Python 按行中非空元素的计数对PySpark数据帧进行统一分区,python,performance,machine-learning,pyspark,spark-dataframe,Python,Performance,Machine Learning,Pyspark,Spark Dataframe,我知道有一千个问题与如何最好地通过盐碱键来划分DataFrames或RDD有关，但我认为这种情况已经不同到足以证明它自己的问题了我正在PySpark中构建一个协作过滤推荐引擎，这意味着需要比较每个用户（行）的独特项目评级。因此，对于维度为M（行）xn（列）的DataFrame，这意味着数据集将变成mx（K选择2），其中K您可以做的是根据用户的评级数量获得一个排序的用户列表，然后将其列中的索引除以分区数量。获取除法的余数作为一列，然后在该列上使用partitionBy（）重新分区。这样，您的分区

我知道有一千个问题与如何最好地通过盐碱键来划分

DataFrames

或

RDD

有关，但我认为这种情况已经不同到足以证明它自己的问题了

我正在PySpark中构建一个协作过滤推荐引擎，这意味着需要比较每个用户（行）的独特项目评级。因此，对于维度为

M（行）xn（列）

的

DataFrame

，这意味着数据集将变成

mx（K选择2）

，其中

K您可以做的是根据用户的评级数量获得一个排序的用户列表，然后将其列中的索引除以分区数量。获取除法的余数作为一列，然后在该列上使用partitionBy（）
重新分区。这样，您的分区将拥有几乎相等的所有用户分级计数表示
对于3个分区，这将使您：
[1000, 800, 700, 600, 200, 30, 10, 5] - number of ratings
[   0,   1,   2,   3,   4,  5,  6, 7] - position in sorted index
[   0,   1,   2,   0,   1,  2,  0, 1] - group to partition by

嘿，非常感谢你的回答。
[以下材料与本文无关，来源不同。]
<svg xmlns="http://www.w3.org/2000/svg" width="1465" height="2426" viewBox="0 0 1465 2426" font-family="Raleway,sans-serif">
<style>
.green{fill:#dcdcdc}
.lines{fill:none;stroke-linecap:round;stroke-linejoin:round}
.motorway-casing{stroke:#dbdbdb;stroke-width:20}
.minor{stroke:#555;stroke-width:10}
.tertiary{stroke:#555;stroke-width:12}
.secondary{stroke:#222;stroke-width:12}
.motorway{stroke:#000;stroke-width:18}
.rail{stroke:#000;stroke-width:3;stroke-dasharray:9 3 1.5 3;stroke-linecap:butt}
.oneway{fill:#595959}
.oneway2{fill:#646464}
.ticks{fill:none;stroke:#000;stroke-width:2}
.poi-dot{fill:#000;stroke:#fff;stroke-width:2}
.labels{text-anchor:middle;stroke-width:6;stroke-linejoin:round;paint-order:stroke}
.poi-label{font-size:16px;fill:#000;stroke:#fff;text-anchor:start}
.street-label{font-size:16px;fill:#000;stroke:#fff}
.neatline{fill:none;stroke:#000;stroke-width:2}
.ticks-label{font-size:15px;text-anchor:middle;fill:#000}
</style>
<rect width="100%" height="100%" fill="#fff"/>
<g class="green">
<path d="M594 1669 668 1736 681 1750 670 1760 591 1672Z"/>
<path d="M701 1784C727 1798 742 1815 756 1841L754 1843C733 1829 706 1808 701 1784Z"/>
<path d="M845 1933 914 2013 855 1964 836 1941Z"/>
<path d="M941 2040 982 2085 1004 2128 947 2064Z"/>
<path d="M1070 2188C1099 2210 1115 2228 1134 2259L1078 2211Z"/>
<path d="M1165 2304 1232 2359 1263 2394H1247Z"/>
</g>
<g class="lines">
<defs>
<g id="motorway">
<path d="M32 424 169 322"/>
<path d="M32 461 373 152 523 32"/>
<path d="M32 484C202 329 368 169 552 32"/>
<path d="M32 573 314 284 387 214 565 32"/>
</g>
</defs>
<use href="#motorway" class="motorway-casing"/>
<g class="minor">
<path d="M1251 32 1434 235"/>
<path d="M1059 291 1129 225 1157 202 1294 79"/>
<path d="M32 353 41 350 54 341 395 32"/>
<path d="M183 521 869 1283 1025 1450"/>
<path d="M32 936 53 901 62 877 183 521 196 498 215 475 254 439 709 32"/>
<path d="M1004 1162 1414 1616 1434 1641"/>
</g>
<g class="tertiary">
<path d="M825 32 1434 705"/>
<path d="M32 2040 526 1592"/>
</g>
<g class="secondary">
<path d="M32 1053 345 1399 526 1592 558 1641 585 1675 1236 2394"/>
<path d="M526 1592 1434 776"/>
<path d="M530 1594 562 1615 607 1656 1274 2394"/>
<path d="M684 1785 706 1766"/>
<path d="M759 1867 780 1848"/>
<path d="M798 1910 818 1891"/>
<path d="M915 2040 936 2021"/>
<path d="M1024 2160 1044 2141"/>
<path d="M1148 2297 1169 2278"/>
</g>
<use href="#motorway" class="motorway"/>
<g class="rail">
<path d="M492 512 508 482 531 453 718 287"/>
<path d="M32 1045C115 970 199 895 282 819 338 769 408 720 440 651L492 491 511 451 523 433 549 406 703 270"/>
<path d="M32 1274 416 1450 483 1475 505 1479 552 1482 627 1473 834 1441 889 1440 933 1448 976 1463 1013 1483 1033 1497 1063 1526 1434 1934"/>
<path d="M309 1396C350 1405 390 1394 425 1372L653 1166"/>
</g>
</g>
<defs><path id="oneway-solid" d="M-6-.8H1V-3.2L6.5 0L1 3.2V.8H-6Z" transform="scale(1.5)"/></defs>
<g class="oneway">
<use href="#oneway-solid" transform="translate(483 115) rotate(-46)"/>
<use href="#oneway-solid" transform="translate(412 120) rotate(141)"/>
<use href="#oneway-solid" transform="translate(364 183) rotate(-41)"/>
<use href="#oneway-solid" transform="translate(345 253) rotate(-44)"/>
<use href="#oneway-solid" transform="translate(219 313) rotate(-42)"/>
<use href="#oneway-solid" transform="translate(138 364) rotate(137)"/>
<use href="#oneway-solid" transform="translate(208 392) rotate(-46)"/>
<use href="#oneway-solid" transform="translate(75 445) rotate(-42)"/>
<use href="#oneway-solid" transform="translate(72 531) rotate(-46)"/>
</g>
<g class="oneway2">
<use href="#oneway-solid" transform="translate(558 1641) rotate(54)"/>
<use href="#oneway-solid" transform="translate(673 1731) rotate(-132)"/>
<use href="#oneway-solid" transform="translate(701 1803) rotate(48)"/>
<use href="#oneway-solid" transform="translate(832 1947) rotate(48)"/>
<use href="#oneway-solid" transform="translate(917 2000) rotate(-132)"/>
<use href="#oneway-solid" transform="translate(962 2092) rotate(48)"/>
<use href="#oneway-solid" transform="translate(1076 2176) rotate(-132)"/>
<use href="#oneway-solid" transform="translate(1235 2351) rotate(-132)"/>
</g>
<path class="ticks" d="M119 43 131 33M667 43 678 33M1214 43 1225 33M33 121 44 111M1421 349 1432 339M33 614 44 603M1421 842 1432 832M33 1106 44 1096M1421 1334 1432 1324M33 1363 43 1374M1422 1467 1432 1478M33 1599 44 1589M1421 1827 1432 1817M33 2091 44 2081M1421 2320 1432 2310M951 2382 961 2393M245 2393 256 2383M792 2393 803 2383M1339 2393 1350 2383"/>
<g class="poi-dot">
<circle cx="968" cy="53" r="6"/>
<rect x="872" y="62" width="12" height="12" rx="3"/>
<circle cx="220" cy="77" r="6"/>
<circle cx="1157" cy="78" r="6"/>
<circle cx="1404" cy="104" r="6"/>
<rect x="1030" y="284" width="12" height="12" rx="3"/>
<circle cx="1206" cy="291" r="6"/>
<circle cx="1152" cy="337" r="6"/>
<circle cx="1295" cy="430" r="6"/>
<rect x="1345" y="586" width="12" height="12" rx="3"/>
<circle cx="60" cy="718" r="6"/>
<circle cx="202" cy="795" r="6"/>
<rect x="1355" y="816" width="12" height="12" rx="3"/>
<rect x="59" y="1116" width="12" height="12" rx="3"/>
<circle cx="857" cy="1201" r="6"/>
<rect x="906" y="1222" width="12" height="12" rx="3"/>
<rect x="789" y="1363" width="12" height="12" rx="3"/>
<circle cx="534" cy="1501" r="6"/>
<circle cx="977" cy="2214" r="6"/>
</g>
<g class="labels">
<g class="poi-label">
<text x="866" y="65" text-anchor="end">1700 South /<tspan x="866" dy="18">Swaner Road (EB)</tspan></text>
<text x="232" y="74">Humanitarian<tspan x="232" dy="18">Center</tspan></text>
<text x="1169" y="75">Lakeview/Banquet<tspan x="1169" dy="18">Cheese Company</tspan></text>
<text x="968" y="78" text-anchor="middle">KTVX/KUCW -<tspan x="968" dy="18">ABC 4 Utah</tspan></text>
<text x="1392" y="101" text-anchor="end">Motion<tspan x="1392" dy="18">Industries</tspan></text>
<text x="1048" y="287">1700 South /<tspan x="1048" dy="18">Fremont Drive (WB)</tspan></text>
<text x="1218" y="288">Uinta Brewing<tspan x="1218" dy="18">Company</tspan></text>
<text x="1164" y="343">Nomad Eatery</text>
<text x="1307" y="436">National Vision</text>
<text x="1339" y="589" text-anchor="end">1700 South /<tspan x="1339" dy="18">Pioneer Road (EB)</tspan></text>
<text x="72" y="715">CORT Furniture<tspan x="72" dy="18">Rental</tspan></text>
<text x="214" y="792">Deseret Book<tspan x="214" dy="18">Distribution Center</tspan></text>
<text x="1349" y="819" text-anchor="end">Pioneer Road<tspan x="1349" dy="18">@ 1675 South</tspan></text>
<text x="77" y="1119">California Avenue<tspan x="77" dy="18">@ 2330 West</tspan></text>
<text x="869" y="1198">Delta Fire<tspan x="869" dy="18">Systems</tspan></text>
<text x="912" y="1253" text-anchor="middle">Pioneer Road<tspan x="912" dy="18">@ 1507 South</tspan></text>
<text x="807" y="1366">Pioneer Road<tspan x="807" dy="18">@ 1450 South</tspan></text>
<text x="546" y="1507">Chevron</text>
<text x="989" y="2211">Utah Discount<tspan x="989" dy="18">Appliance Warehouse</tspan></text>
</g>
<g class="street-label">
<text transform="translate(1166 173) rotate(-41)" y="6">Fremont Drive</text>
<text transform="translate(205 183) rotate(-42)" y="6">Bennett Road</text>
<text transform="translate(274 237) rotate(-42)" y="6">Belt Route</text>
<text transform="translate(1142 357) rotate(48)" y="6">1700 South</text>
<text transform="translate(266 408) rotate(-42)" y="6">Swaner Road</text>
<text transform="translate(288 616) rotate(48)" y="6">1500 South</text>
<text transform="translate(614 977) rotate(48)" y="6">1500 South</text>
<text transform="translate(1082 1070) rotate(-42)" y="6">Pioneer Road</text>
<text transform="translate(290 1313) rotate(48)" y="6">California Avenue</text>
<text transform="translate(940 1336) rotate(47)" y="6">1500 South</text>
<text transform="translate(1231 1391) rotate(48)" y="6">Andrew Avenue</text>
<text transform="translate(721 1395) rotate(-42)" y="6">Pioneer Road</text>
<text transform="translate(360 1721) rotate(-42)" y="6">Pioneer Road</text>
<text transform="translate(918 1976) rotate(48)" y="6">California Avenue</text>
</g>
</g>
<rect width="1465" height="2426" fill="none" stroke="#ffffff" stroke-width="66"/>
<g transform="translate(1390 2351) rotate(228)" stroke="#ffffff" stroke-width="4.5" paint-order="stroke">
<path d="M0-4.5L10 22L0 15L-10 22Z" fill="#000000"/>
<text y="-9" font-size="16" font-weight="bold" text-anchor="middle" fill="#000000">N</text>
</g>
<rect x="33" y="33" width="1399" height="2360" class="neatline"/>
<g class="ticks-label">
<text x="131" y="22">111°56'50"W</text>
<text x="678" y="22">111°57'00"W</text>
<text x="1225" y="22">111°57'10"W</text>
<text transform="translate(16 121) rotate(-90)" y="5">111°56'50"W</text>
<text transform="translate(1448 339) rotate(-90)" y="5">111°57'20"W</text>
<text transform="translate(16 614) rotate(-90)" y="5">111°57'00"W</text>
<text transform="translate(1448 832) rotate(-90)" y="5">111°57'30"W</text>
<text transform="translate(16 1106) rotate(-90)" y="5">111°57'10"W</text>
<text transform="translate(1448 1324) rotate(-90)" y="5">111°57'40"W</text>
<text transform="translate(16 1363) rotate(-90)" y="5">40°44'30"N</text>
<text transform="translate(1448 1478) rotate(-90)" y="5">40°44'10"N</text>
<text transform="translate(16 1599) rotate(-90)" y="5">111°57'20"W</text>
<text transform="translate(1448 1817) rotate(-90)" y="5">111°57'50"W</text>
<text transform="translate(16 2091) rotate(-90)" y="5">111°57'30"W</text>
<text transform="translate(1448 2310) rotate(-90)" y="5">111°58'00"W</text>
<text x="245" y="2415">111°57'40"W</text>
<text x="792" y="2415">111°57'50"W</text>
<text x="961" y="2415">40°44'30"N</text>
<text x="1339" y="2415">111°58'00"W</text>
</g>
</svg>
我实现了它（在我的问题的编辑中添加了一个函数）。我认为这是一个非常优雅的解决方案，但无论出于什么原因，我都看不到有什么改进。欢迎。尝试比较不同分区的评级分布直方图。如果它们看起来相似，那么你已经到达了底部。您仍然可以做的是将“power voter”虚拟地拆分为多个用户，然后将结果合并回来（如果适用）。顺便说一句，用户的投票应该根据齐普夫定律进行分配，所以拥有“有权投票人”是正常的。柱状图大致类似于洗牌示例。很高兴知道RE:Zipfian选民分布；我不知道。尽管它产生了大致相似的结果，但我认为这是正确的答案。
def _make_ratings(row):
    import numpy as np
    non_null_mask = ~np.isnan(row)
    idcs = np.where(non_null_mask)[0]  # extract the non-null index mask

    # zip the non-null idcs with the corresponding ratings
    rtgs = row[non_null_mask]
    return list(zip(idcs, rtgs))


def as_array(partition):
    import numpy as np
    for row in partition:
        yield _make_ratings(np.asarray(row, dtype=np.float32))


# drop the id column, get the RDD, and make the copy of np.ndarrays
ratings = R.drop('id').rdd\
           .mapPartitions(as_array)\
           .cache()

n_choose_2 = (lambda itrbl: (len(itrbl) * (len(itrbl) - 1)) / 2.)
sorted(ratings.map(n_choose_2).glom().map(sum).collect(), reverse=True)

def shuffle_partition(X, n_partitions, col_name='shuffle'):
    from pyspark.sql.functions import rand
    X2 = X.withColumn(col_name, rand())
    return X2.repartition(n_partitions, col_name).drop(col_name)

def partition_by_rating_density(X, id_col_name, n_partitions,
                                partition_col_name='partition'):
    """Segment partitions by rating density. Partitions will be more
    evenly distributed based on the number of ratings for each user.

    Parameters
    ----------
    X : PySpark DataFrame
        The ratings matrix

    id_col_name : str
        The ID column name

    n_partitions : int
        The number of partitions in the new DataFrame.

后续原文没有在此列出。